As the advancements, requirements, and transition to highly integrated and technical aspects of healthcare proceed as never seen before, a pause is beneficial to assess what it is truly being said, and how is it being expressed. This is more than the transfer of diagnoses and required treatment through provider claims and payer reimbursement cycling. It also encompasses including the suggestions of specific clinical and business units coupled with demographics and disease specification of a corresponding patient population. The more traditional methodologies include recertification courses for physicians, in-depth training seminars for updated in information technology, and public health education for patient awareness of disease management. However, is the healthcare industry missing opportunities that could link these major categories to enhance overall efficiency and operations?
It is logical to reason that effective patient management is reliant on the continual communication and comprehension of disease manifestation with treatment procedures. Is the healthcare industry still missing basic information that would enhance a patient’s recovery and the subsequent improvement in financial viability? Topics such as patient compliance, effective follow-up, and prevention measures are common in linking the two. What can be enhanced, however, is implementing techniques and information sharing that explicitly gathers and reviews all related components of the entire healthcare delivery process. This entails the combination of data collection templates that can be conveyed to a patient population then ultimately linked to a provider’s submitted claims and corresponding treatment techniques. Some possible options include the creation of software applications that would estimate a patient survey and monitoring system with the intricacies of claims data platforms and reporting mechanisms.

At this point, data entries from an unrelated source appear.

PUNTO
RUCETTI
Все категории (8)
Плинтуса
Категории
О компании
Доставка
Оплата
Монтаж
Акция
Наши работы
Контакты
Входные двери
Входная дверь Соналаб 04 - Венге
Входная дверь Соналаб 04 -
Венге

There is no straightforward or established manner to bridge the patient treatment and understanding of detailed medical concepts of diagnosis and treatment. Rather, the healthcare industry would need to establish multiple layers of information integration that would begin with the most basic levels of patient compliance and understanding of his/her own disease manifestation. Terminology, expanded definitions, and an incorporation of medical and information technology expertise would slowly be introduced in pairing the patient experience with professional knowledge. Though it is to be expected that this mapping between patient and professional/technical expertise may render in broader generalizations, it is a place to initiate such a correlation. As time progresses, all aspects of medicine, information systems, and public health standards will enable a streamlined channel of information messaging.